Weakness invites abuse, while nothing meted out to the despicable loser justifies retribution or even nominal self-defense. By Arab/Muslim codes, Israelis have no right to stick up for themselves, pursue heinous mass-murderers, try them (according to our uber-pedantic due process) and incarcerate them.
Hence it was perfectly legitimate to nab Gilad Schalit, hold him for ransom and swap his freedom for the release of homicidal sadists.
And in our erratic environs, we – all of us potential victims of emboldened veteran and up-and-coming terrorists – are euphorically mesmerized by the child’s homecoming (the “child” being both an adult and a soldier). We imbibe the fashionable diktat of the thought police.
Its power was sufficiently pervasive to chip at Binyamin Netanyahu’s resolve.
Our prime minister habitually pays homage to his brother Yonatan, who in 1976 gave his life to rescue 105 Israeli passengers held hostage in Entebbe. In the end, however, no matter how sincerely we sympathize with Netanyahu’s discomfiture in the face of cynical demagoguery, there’s no escaping the realization that Bibi betrayed Yoni.
If it’s okay to barter for the freedom of hostages by setting loose hardened terror masterminds, then wasn’t Yoni’s sacrifice in vain? Israel could have paid off yesteryear’s hijackers and spared Yoni’s life and the lives of three passengers who didn’t make it.
Each of the two elder brothers Netanyahu embodies a different approach.
Yoni paid the ultimate price for the principle of not negotiating with hostage-takers, not paying them ransom and not turning their malicious machinations into tangible triumph.

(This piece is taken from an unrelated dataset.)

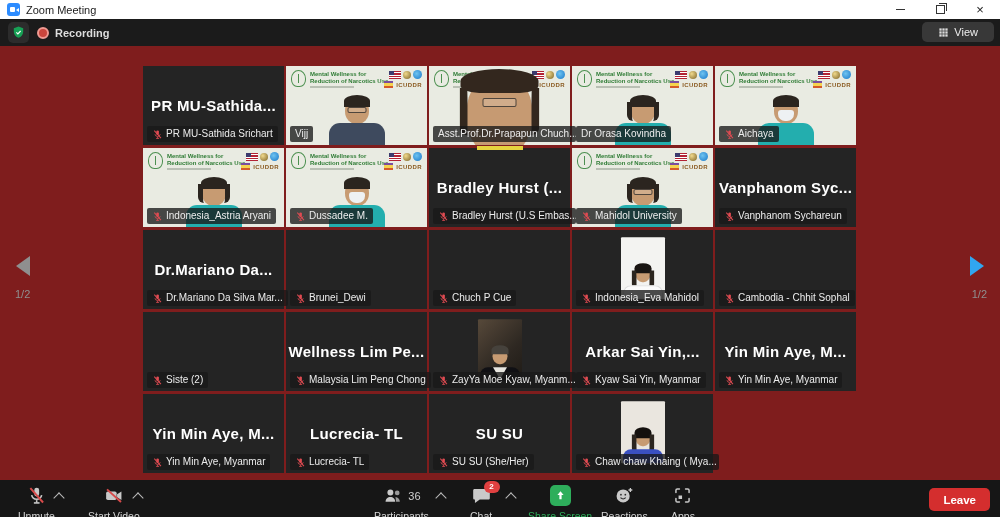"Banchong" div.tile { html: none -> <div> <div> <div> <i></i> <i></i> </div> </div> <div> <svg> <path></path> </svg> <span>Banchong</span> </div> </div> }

Bibi has now come out – no matter what his excuses or excruciating political duress – for the principle of negotiating with hostage-takers, paying them ransom and turning their malicious machinations into tangible triumph.
It may be heretical to say so, and it certainly departs from the all-consuming conventional, cloying and kitschy groupthink.
But to cheerfully run with the pack and succumb to self-deception is akin to unquestioningly selling out and falling for the Sarid suitcase calumny because that – as distinguished from critical assessment – was the expected proper tack.